- Genre: Drama
- Country of origin: Australia
- No. of seasons: 1
- No. of episodes: 12

Production
- Executive producer: Oscar Whitbread
- Producer: John Gauci
- Running time: 60 minutes

Original release
- Network: ABC
- Release: 31 July – 16 October 1978

= The Truckies =

The Truckies is an Australian television drama which first screened on the ABC in 1978.

==Premise==
The Truckies was about the pressures of life on the road for transport driver Chris and his wife Carol.

==Cast==
- Michael Aitkens as Chris
- John Wood as Stokey, Chris' friend
- Colleen Hewett as Carol, Chris' wife
- Michael Carman as Jeff
- Frank Wilson as Wally
- John Ewart as Spanner
- Lois Ramsey as Dora
- Tom Oliver and Tommy Dysart as the Devlin brothers
- Denise Drysdale
- Sigrid Thornton
- Jonathan Hardy

==Production==
It was executive produced by Oscar Whitbread and was made by several of the team behind the TV show Power Without Glory.

==Episodes==
1. Running In (31 July 1978) - w Keith Thompson dir John Gauci.

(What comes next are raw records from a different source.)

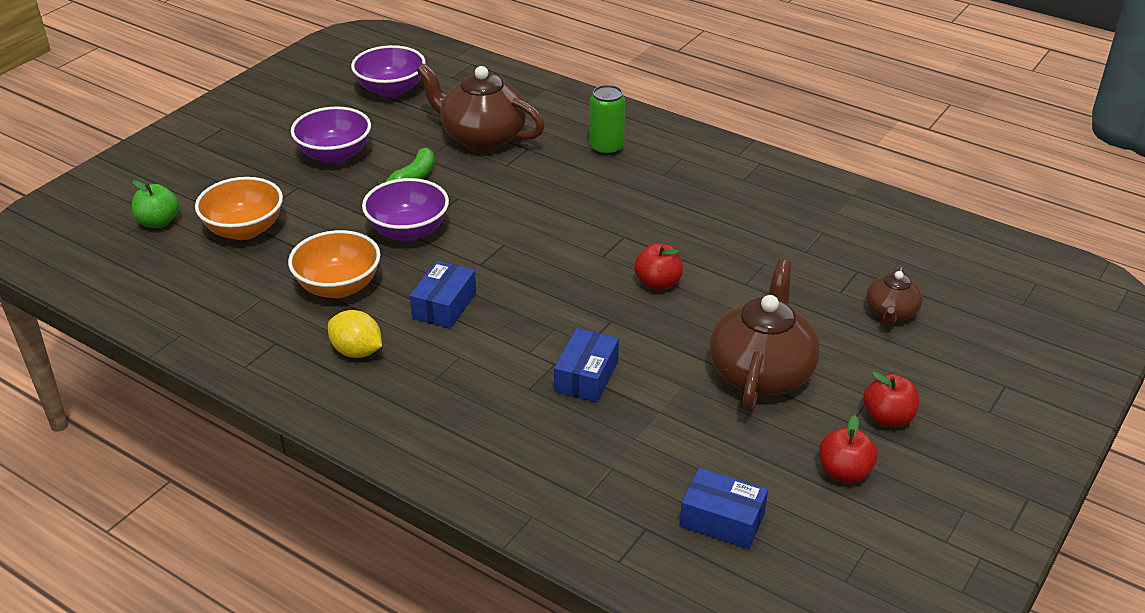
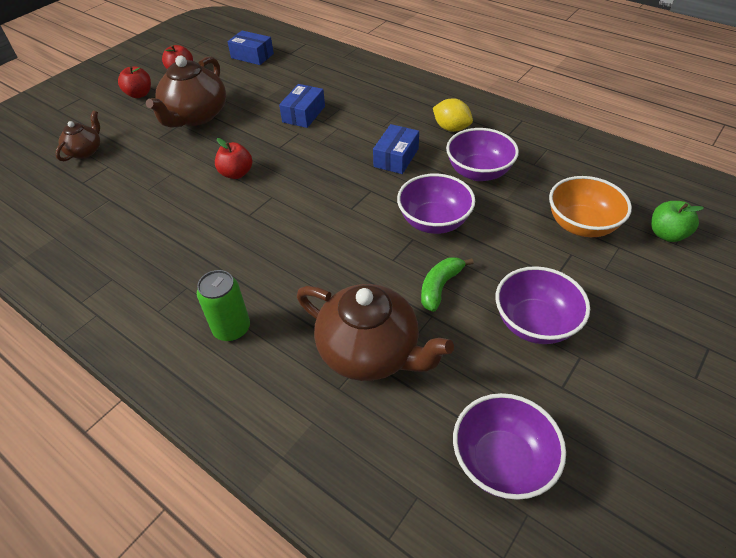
camera: 175 degrees left, 10 degrees up
orange bowl [288,230,381,298] -> purple bowl [446,128,519,181]

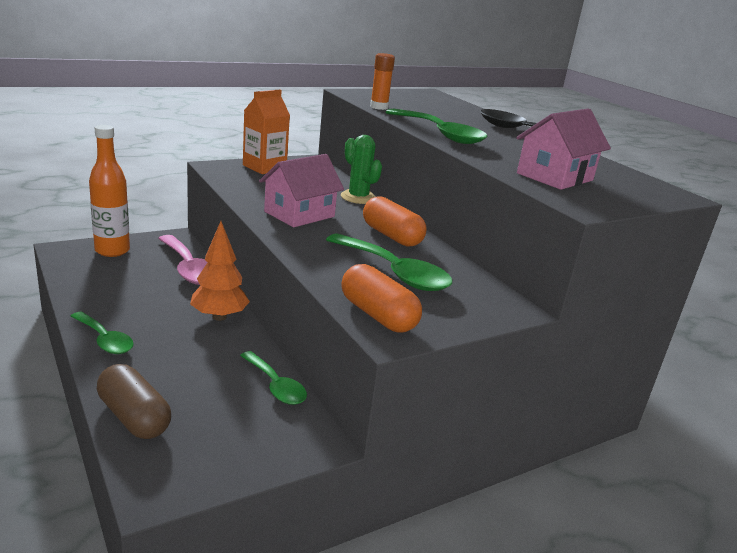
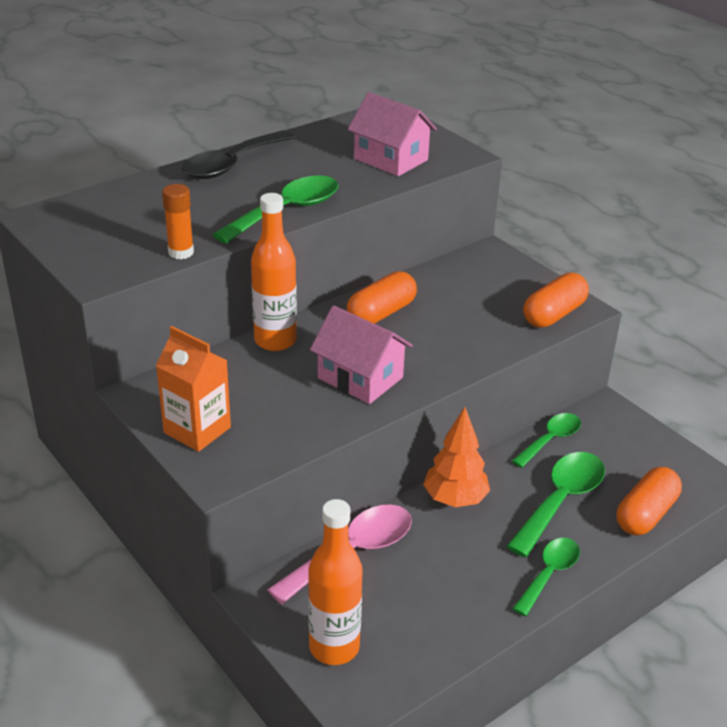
camera: 95 degrees left, 10 degrees up
brown capsule [97,364,171,439] -> orange capsule [616,467,682,535]
green spoon [326,234,452,291] -> green spoon moved to [506,452,605,557]
green cactus [341,135,382,204] -> orange bottle [251,193,297,351]

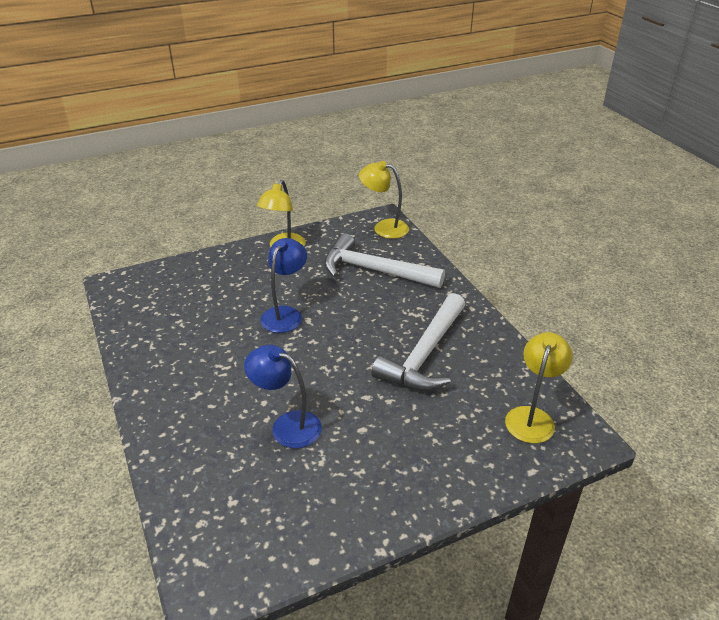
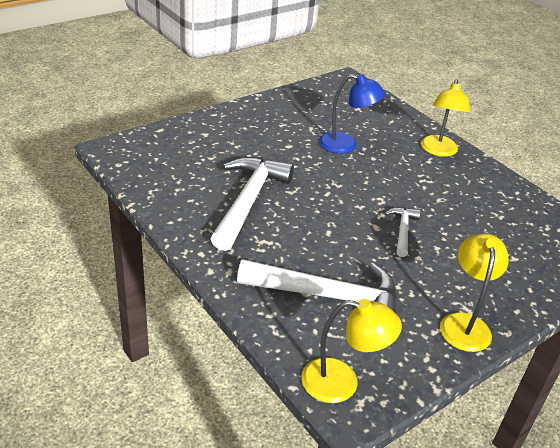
camera: 165 degrees right, 0 degrees up
blue lamp [260,238,307,333] -> white hammer [385,207,421,257]
yellow lamp [505,332,573,443] -> yellow lamp moved to [421,79,470,157]

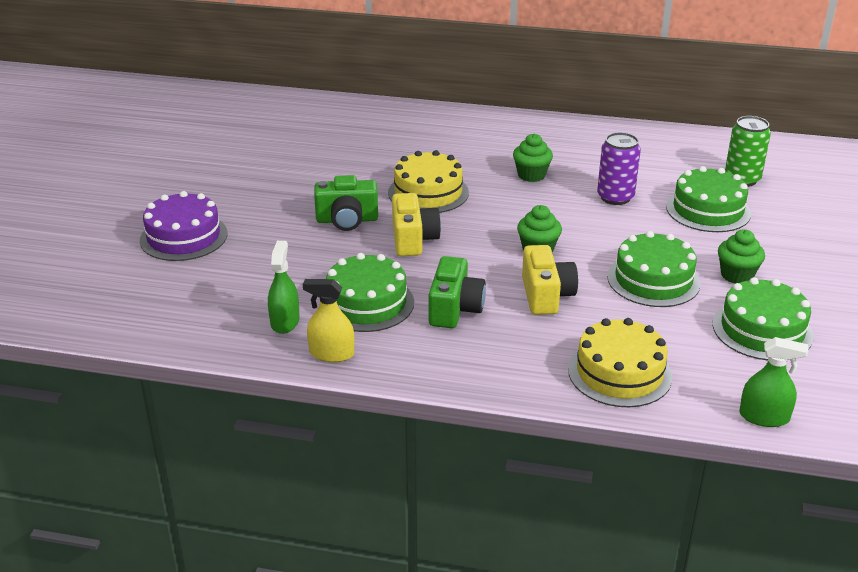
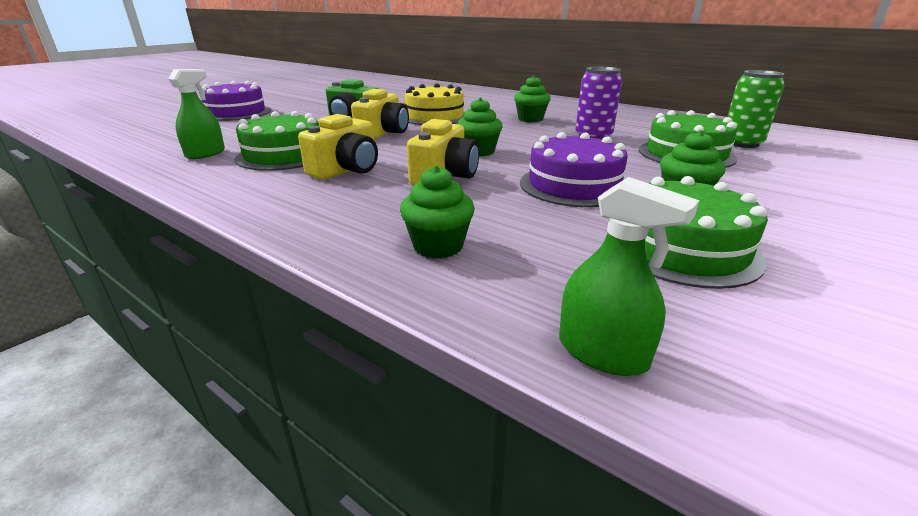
camera: 25 degrees right, 5 degrees down
yellow spray bottle [303,279,354,362] -> none
green camera [428,256,486,328] -> yellow camera [298,114,378,180]
yellow cake [568,318,672,407] -> green cupcake [400,165,475,259]
green cake [607,231,700,307] -> purple cake [520,132,628,207]

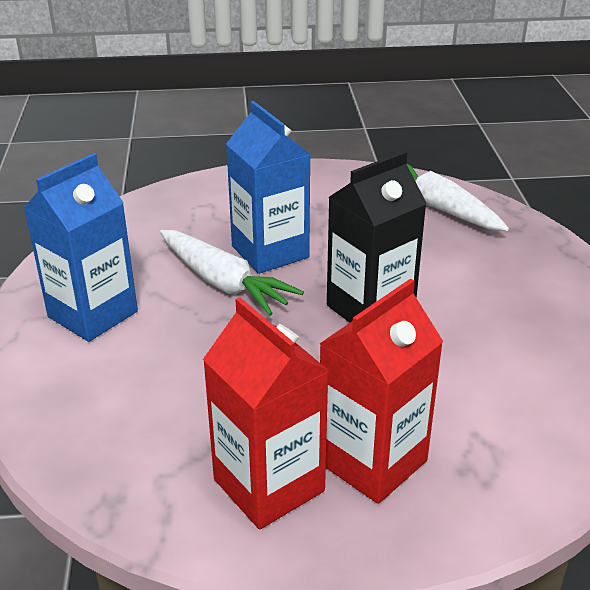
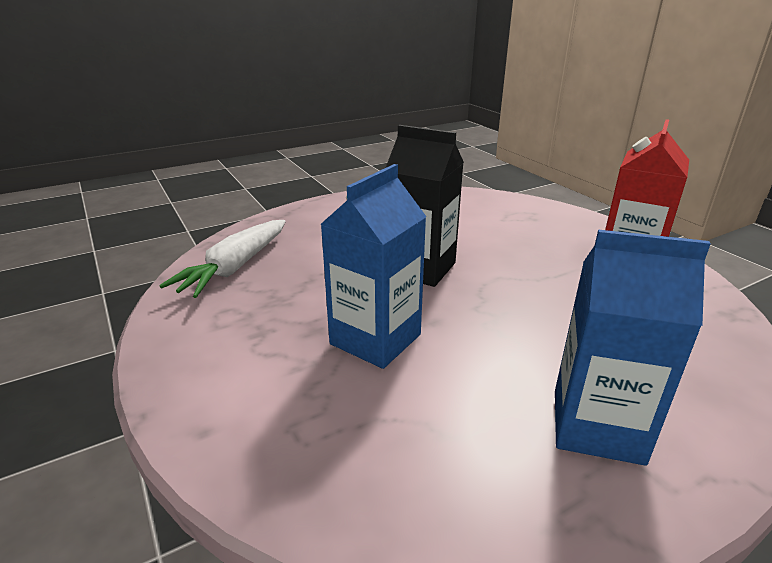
camera: 115 degrees left, 5 degrees down
white carrot [160,230,304,316] -> none
red carton [319,278,443,504] -> none

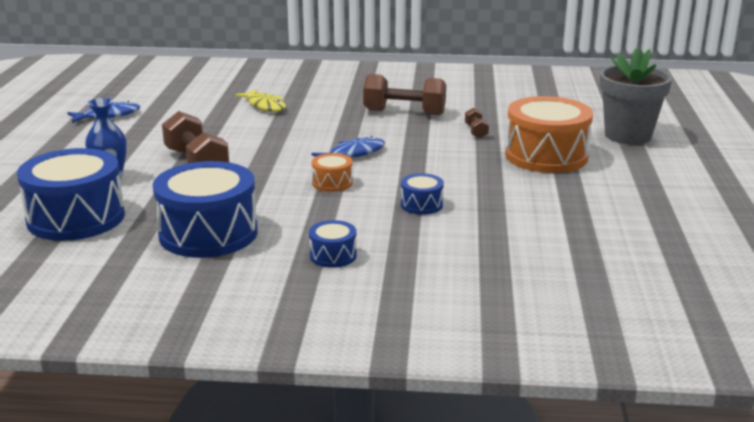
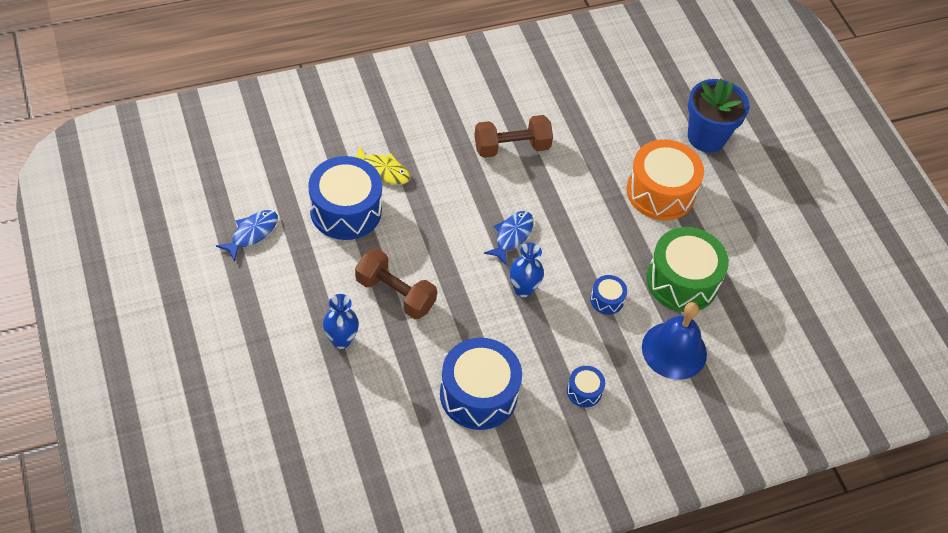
camera: 30 degrees left, 30 degrees up
blue drum [17,148,125,241] -> blue drum moved to [308,156,382,240]
orange drum [312,153,353,192] -> blue vase [510,242,544,297]
brown dumbbell [465,108,489,138] -> none
grey flower pot [599,47,672,145] -> blue flower pot [688,78,750,153]
none -> blue bell [642,302,707,380]
none -> green drum [646,227,729,312]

Chris and Stokey deal with the Devlin brothers.
2. Prime Movers (7 Aug 1978) - w Keith Thompson d Douglas Sharp.
3. Short Haul (14 Aug 1978)
4. Rear Vision (21 Aug 1978)
5. Country Music (28 Aug 1978) - w Michael Aitkens d John Gauci.
6. Road Games (4 Sept 1978) - w Everett de Roche, d Michael Ludbrook.
7. Hitching Up (11 Sept 1978)
8. Heat Wave (18 Sept 1978)
9. Brumby Run (25 Sept 1978)
10. Road to Naragoona (2 Oct 1978) - Chris and Stokey both find romance when they break down in a small town.
11. Thunderplain Stallion (9 Oct 1978) - Chris and Stokey escort a racehorse.
12. Final Payment (16 October 1978) - Chris finds out Carol is pregnant.

==Reception==
Reviewing the first episode the Sun Herald said "the ABC has gone down market... the people at whom this series is aimed would rarely turn to the ABC."

==Critique==
John Wood later recalled: "I thought it was a tremendously innovative show, but it came aground on the reef of ABC internal politics. Obviously there were things wrong with it, and I guess by going for truthfulness they stuffed up in a sense, because one of the problems in driving along in a truck and doing different angles and two shots and reverses is that it's totally impossible to match the engine revs at any time. But apart from that problem of not being able to match the soundtrack, I thought it was a wonderful show. Unfortunately it caused a lot of havoc, because the guy who took over as head of drama in Sydney had been an ex-sound recordist, and he regarded it as beneath his 'golden standard', so he was very willing to sabotage it. And it was a great excuse for the Sydney mob to say you stuffed up down there."